A 2015 study by Martin Associates indicates ship channel related businesses contribute over 1.7 million jobs throughout the state, an increase of over one million jobs cited in a similar 2012 study. The enormous commerce moving across the port’s docks results in a statewide economic impact of about $264.9 billion and $5 billion in state and local tax revenues.
But aside from the sheer numbers, the full story of the impact of the port region can only be fully told by considering the lives of the countless workers—from tugboat captains, to dock workers, to shipping and transportation executives—who depend on the health of the maritime industry for their livelihood.
Providing education and training for this army of skilled workers requires the dedicated efforts of several companies and organizations in the region, including San Jacinto College, which launched its Maritime Education Program in 2010.
Initially, the program offered non-credit courses for working mariners looking to upgrade certifications and obtain U.S. Coast Guard licensing requirements. Since 2012, the college has offered the state’s first and only associate degree program in maritime transportation.
Cargo Drops Slightly
Even though nearly three million tons of cargo moved across Port of Houston docks in February, the facility experienced a decline of nearly 12 percent in general cargo for the period. Port Executive Director Roger Guenther said the drop was caused primarily by a decline in import steel. On the flip side, container volume held steady, posting an uptick of about one percent.
“At the same time last year, loaded container volume was up nearly 18 percent thanks to the diversion of cargo from the West Coast. We experienced a decline of about two percent during the first two months of 2016, which demonstrates that we have successfully retained a tremendous amount of the business that was diverted,” Guenther said.
New Service Sets Sail
The first sailing in a new direct all-water container service between the Gulf of Mexico and Asia, a partnership between Maersk Line and Mediterranean Shipping Co. (MSC), departed Asia for Houston on May 2.
The new service, what’s called the 2M Alliance, features the Lone Star Express by the MSC and TP18 by Maersk. Houston is the first U.S. inbound port call, with the Lone Star/TP 18 Gulf service to have a rotation of Qingdao, Ningbo, Shanghai, Xiamen, Yantian, Busan, Cristobal, Houston, Mobile and Miami. Officials say the estimated transit time to Houston is about 26 days from Yantian and 23 days from Busan, with the vessels utilized having a capacity of nearly 4,500 twenty-foot equivalent units (TEUs).
“The Port of Houston Authority is pleased that the service focuses heavily on the Port of Houston,” Port Commission Chairman Janiece Longoria said. “The Houston region is a growth market due to increased demand for import consumer goods and the boom in plastic resin exports in the next few years.”
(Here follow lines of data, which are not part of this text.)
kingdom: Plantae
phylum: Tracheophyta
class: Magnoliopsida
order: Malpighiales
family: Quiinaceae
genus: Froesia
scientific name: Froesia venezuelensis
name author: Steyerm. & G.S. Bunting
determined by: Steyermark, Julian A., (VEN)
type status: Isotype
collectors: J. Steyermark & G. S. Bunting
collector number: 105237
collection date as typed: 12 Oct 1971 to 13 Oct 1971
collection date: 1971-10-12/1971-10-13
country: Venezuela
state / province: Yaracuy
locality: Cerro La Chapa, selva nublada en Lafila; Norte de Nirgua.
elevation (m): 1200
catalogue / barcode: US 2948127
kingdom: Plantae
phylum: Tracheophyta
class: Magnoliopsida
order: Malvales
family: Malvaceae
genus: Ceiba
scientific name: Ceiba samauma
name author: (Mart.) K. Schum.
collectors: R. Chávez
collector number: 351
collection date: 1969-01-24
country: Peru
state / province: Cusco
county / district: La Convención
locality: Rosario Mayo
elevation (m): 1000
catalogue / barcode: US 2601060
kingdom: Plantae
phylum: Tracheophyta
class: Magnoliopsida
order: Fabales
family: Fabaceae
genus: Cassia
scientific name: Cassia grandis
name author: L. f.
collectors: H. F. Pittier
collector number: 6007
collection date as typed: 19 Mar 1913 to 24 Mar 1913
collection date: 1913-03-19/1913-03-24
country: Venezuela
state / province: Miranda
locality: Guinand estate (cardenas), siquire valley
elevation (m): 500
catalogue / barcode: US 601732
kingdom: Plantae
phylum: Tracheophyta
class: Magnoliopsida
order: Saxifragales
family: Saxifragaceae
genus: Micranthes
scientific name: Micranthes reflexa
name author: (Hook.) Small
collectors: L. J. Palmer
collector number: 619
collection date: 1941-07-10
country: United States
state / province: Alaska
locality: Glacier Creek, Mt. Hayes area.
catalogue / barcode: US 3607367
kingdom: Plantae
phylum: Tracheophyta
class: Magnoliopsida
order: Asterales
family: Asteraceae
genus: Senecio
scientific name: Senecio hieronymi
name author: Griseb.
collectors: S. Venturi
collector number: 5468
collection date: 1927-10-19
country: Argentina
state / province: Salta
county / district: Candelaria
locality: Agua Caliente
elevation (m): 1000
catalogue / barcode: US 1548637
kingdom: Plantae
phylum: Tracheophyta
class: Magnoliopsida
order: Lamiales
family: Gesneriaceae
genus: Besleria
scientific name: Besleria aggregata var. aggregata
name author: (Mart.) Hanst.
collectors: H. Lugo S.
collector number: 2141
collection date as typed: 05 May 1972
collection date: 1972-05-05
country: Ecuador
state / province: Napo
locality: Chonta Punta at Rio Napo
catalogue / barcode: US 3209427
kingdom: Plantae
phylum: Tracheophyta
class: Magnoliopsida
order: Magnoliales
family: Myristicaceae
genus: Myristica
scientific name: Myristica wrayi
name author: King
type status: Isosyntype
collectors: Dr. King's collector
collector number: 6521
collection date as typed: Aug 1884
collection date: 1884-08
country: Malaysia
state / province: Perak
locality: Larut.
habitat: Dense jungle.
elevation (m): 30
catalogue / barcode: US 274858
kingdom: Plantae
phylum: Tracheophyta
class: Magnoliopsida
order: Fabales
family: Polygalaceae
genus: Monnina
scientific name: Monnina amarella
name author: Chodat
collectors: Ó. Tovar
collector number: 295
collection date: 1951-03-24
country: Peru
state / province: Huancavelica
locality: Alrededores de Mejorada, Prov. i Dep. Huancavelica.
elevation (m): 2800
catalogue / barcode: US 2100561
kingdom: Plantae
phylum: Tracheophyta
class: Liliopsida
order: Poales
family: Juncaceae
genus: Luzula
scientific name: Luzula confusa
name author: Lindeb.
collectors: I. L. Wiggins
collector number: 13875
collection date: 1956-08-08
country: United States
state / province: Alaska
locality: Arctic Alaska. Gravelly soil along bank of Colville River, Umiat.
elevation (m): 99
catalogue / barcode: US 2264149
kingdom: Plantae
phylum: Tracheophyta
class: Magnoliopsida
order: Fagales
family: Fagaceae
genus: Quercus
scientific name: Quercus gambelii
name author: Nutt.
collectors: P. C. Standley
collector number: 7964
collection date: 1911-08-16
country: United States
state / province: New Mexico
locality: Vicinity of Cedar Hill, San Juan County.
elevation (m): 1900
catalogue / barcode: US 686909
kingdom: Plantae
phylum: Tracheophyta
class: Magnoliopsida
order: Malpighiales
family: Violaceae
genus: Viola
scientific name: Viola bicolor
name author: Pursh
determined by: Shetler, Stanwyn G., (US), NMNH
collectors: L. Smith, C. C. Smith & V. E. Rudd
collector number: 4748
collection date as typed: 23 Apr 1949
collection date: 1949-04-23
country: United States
Guenther said the new service will enhance existing weekly Asian services operated by CMA. CGM, COSCO and Hanjin currently calling on the port. “We will continue to expand our Bayport container terminal and upgrade our Barbours Cut container terminal to meet the growing demands of our customers,” he said. “These additional Trans-Pacific all-water services demonstrate our ability to provide a cost-effective supply chain option connecting Asia to local and key Midwest markets via the Gulf of Mexico.”
The Port of Houston Authority is the largest container port in the Gulf of Mexico and handles about two-thirds of all the containers that move through the gulf. In 2015, the Port Authority handled more than two million TEUs for the first time in its history, while also setting a record for tonnage, with over 30.5 million tons of cargo handled at its various facilities.